Texte fourni =
··········
En opposition à cette incarnation du mal,Loulou est comme l' image sulpicienne du rédempteur. Rarement dans un roman de la collection, la figure de l'ange, à la fois annonciateur et instrument d'un destin, visage ascétique de la pureté, n'aura été aussi bien représentée. Loulou n'est pas seulement un enfant tourmenté par ce qu'il a vu, il fera de cette expérience un levier pour atteindre une forme de grâce. Cet enfant à la grâce, résultat d'un tumulte intérieur qui porte à incandescence ses aspirations à l'élévation spirituelle. Pas de doute, on est dans un roman catho : les êtres sont traversés de pulsions qui les ramènent inexorablement au chaos originel. Un processus entravé par la force centrifuge émanant de ceux dont la mission sur terre est d'entraver le cours de ce sinistre penchant. Insensiblement, Loulou, celui qui était à la recherche d'un grand frère, va devenir la figure tutélaire qui va désormais prendre l'ascendant sur autrui. Sa démarche salvatrice le mettra définitivement à l'aplomb de celui dont il rechefchait l'influence et la protection.
··········
Consigne = Recopiez en entier le passage sur Loulou ci-dessus, sans y changer un seul mot ni un seul signe.
··········
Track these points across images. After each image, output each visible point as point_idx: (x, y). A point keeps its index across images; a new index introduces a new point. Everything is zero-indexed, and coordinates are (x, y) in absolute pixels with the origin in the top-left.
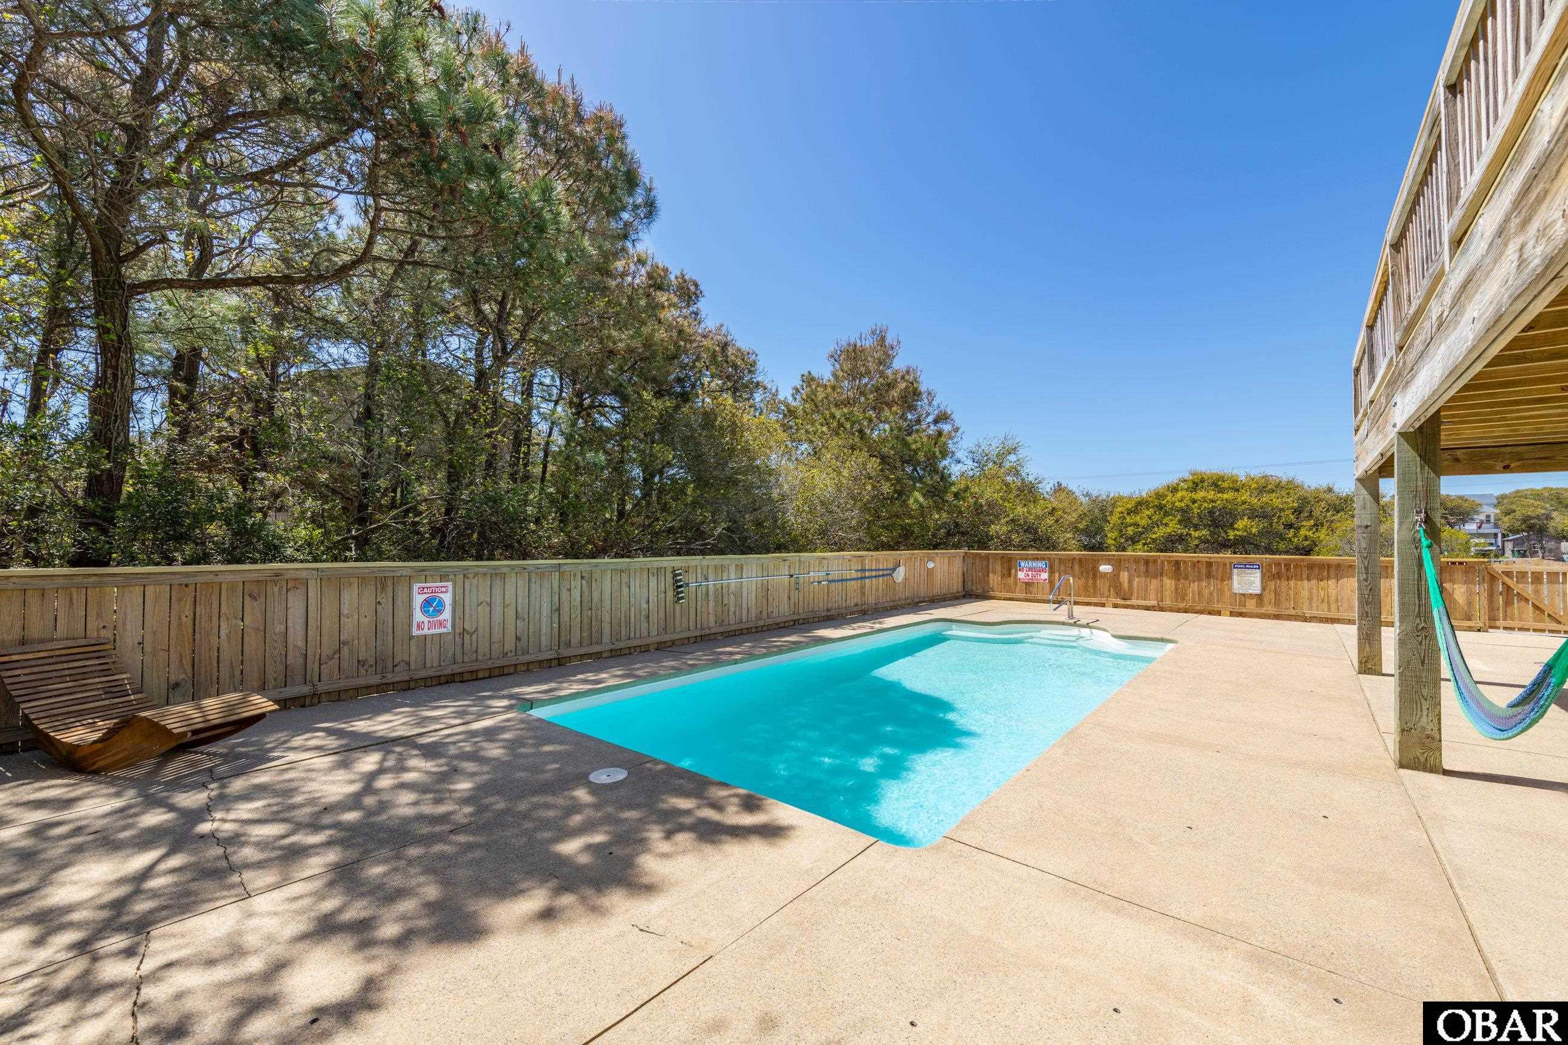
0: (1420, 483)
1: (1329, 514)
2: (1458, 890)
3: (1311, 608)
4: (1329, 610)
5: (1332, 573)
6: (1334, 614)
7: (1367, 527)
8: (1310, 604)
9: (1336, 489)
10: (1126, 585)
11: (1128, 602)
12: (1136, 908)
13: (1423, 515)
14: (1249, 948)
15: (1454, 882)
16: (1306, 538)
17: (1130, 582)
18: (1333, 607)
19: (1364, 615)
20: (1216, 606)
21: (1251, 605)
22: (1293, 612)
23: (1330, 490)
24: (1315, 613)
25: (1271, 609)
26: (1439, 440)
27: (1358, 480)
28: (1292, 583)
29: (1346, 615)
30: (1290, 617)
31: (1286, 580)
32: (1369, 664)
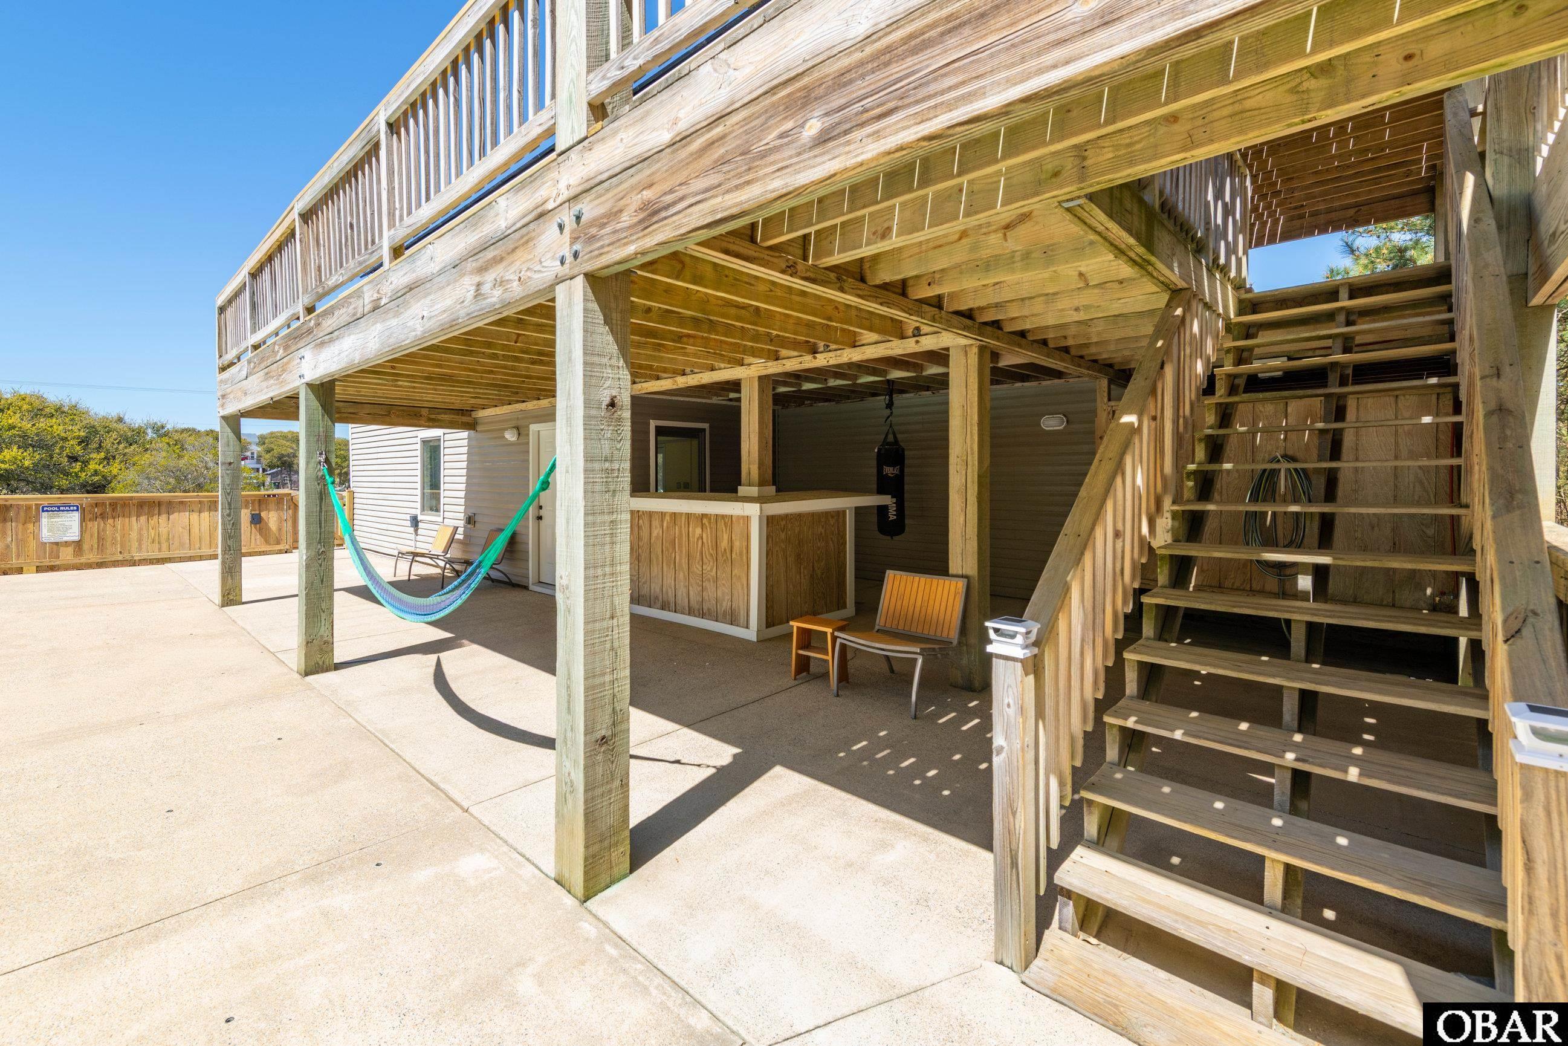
0: (321, 429)
1: (121, 446)
2: (391, 746)
3: (140, 549)
4: (160, 550)
6: (164, 554)
7: (230, 464)
8: (140, 545)
9: (127, 419)
12: (173, 920)
13: (324, 456)
14: (298, 876)
15: (387, 742)
16: (96, 473)
18: (165, 546)
19: (227, 549)
20: (16, 562)
21: (66, 555)
22: (120, 558)
23: (120, 420)
24: (144, 555)
25: (92, 557)
26: (335, 394)
27: (223, 417)
28: (119, 522)
29: (177, 553)
30: (116, 564)
31: (110, 521)
32: (231, 596)
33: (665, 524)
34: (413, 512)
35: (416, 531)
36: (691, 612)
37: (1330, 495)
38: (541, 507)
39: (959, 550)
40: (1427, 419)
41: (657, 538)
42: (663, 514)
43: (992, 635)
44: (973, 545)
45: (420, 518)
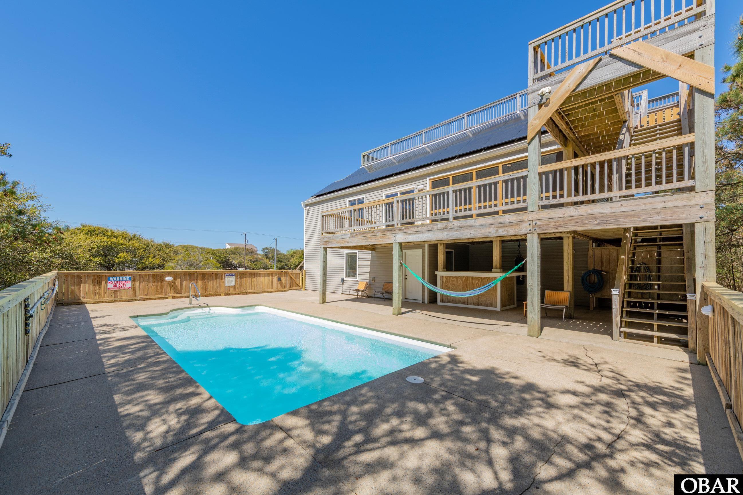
3: (249, 289)
5: (255, 275)
6: (256, 291)
10: (179, 287)
11: (180, 295)
17: (181, 285)
18: (256, 288)
20: (219, 292)
21: (231, 290)
22: (245, 291)
24: (251, 291)
25: (237, 291)
28: (244, 280)
29: (266, 290)
30: (244, 293)
31: (242, 279)
32: (324, 301)
33: (463, 280)
34: (342, 277)
35: (343, 285)
36: (474, 304)
37: (659, 272)
38: (406, 275)
39: (567, 285)
40: (678, 257)
41: (460, 284)
42: (462, 277)
43: (612, 291)
44: (571, 284)
45: (345, 279)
··········
Réponse ci-dessous =
En opposition à cette incarnation du mal,Loulou est comme l' image sulpicienne du rédempteur. Rarement dans un roman de la collection, la figure de l'ange, à la fois annonciateur et instrument d'un destin, visage ascétique de la pureté, n'aura été aussi bien représentée. Loulou n'est pas seulement un enfant tourmenté par ce qu'il a vu, il fera de cette expérience un levier pour atteindre une forme de grâce. Cet enfant à la grâce, résultat d'un tumulte intérieur qui porte à incandescence ses aspirations à l'élévation spirituelle. Pas de doute, on est dans un roman catho : les êtres sont traversés de pulsions qui les ramènent inexorablement au chaos originel. Un processus entravé par la force centrifuge émanant de ceux dont la mission sur terre est d'entraver le cours de ce sinistre penchant. Insensiblement, Loulou, celui qui était à la recherche d'un grand frère, va devenir la figure tutélaire qui va désormais prendre l'ascendant sur autrui. Sa démarche salvatrice le mettra définitivement à l'aplomb de celui dont il rechefchait l'influence et la protection.